O grupo conversou sobre como a Odebrecht
vem sendo destruída pela Lava Jato – já perdeu R$ 5 bilhões em valor de
mercado. Tratou também dos processos danosos à empresa nos Estados
Unidos e na Suíça. Diante de tantas adversidades, Marcelo aquiesceu. Seu
pai, Emílio, decidiu.
A Odebrecht decidiu fazer um acordo de delação premiada.
A difícil
discussão é quanto entregar: se está disposta a dar o que a Lava Jato já
tem, para fechar casos, ou se vai abrir novos casos, com a revelação de
outros políticos, partidos e obras. Como é usual, a Odebrecht decidiu
começar por oferecer o mínimo possível. Os procuradores do Paraná não
ficaram surpresos. Eles já avançaram incisivamente na Odebrecht e tinham
convicção de que o dia da capitulação chegaria. De antemão, já sabem as
principais condições para negociar: que a Odebrecht desista dos
processos na Suíça, que impedem a remessa de provas de pagamentos de
propina a políticos de vários partidos e outros funcionários da
Petrobras e de órgãos públicos ainda não mencionados.

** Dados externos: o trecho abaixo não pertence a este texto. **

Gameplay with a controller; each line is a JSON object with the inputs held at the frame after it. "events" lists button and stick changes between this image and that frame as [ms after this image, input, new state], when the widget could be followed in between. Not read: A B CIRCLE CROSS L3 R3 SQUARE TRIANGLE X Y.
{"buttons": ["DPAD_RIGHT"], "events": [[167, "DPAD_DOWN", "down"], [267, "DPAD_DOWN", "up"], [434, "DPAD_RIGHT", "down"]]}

Em junho de 2015, ÉPOCA contou
o que a prisão de Marcelo Odebrecht representava. O pai de Marcelo,
Emílio Odebrecht, dizia a interlocutores próximos que “se prenderem o
Marcelo, terão de arrumar mais três celas: uma para mim, outra para o Lula e outra para a Dilma”.
Os investigadores tinham noção do tamanho do estrago que a prisão
poderia causar – tanto que nomearam aquela 14a fase como Apocalipse.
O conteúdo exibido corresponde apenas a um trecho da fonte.